The long history of the stock market tells us one of the best things you can do with your money is buy dividend stocks. Time and again studies show dividend stocks outperform nonpaying ones by healthy margins, and even when the market has generated negative returns across certain decades, income-generating stocks still produced gains.
Several years ago, J.P. Morgan Asset Management found that stocks that initiated and then raised their payouts over a 40-year period between 1972 and 2012 returned an average of 9.5% annually, versus just 1.6% for non-dividend-paying stocks. Over rolling three-year periods, the higher-yielding securities beat the low- and non-dividend-yielding securities about two-thirds of the time.
It’s one of the reasons why I think the defense industry is an excellent place to look for investments for a lifetime of passive income. They are in an essential industry that may see the rate of growth ebb and flow over the years, but it’s a rare period when defense expenditures will actually get cut. These are solid businesses offering generally stable growth that also tend to throw off equally dependable income streams for investors.
The following pair of defense stocks are great companies to own for the long term.
General Dynamics (GD -0.66%) is the third-largest defense contractors behind Lockheed Martin and Raytheon Technologies, and the latter was only catapulted into second place by its acquisition of United Technologies in 2020.
General Dynamics generated $38.5 billion in revenue last year, 79% of which came from defense contracts for military hardware such as nuclear submarines, the M1A2 Abrams tank, the Stryker combat vehicle, and assorted weapons systems including heavy machine guns and grenade launchers. The remainder comes from civilian business, primarily commercial jets sold under the Gulfstream banner, and it generated over $8.1 billion in revenue last year.
Both areas of focus have been lucrative for General Dynamics, helping to support its dividend. Earlier this year the defense contractor raised its quarterly payout 5.9% to $1.26 per share, or $5.04 per year, the 25th consecutive year it increased the dividend.
The yield is a healthy 2.2% annually, and with shares trading at 16 times next year’s earnings estimates, 1.7 times sales, and 15 times the free cash flow it produces, General Dynamics offers a great way to invest in defense with your portfolio.

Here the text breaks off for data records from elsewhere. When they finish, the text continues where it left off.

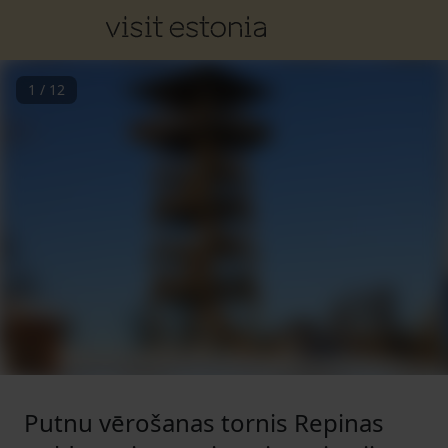
1
/
12
Putnu vērošanas tornis Repinas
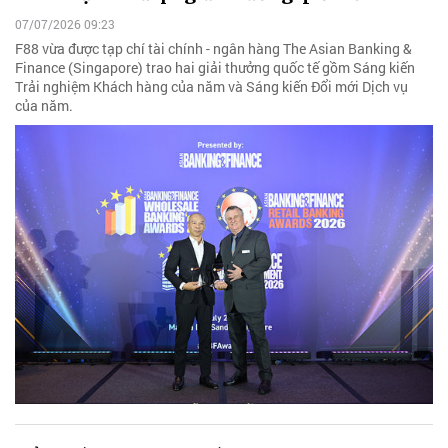
07/07/2026 09:23
F88 vừa được tạp chí tài chính - ngân hàng The Asian Banking &
Finance (Singapore) trao hai giải thưởng quốc tế gồm Sáng kiến
Trải nghiệm Khách hàng của năm và Sáng kiến Đổi mới Dịch vụ
của năm.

You don’t normally think of 3M (MMM 3.23%) as a defense industry stock since it’s best known for its Post-It notepads, Scotch brand tape, and — more recently — N95 masks. But it also supplies products and services to the military, from protective solutions for surfaces and equipment to communication headsets, high visibility apparel, and eyewear.
3M has been around for over 100 years and has weathered all kinds of economic markets and geopolitical events, and it remains a solid, growing $81 billion business. It generated $35.4 billion in sales last year, up 10% from the year before, with operating income growing 3% to $7.4 billion.
Notably, 3M has paid investors a dividend for virtually that entire time, and it has raised the payout for 64 straight years, which places it among a select group of stocks called Dividend Kings.
Through recessions and depressions, world wars and pandemics, 3M has persevered and will continue doing so as it pays its shareholders a stream of revenue over the course of their lifetimes.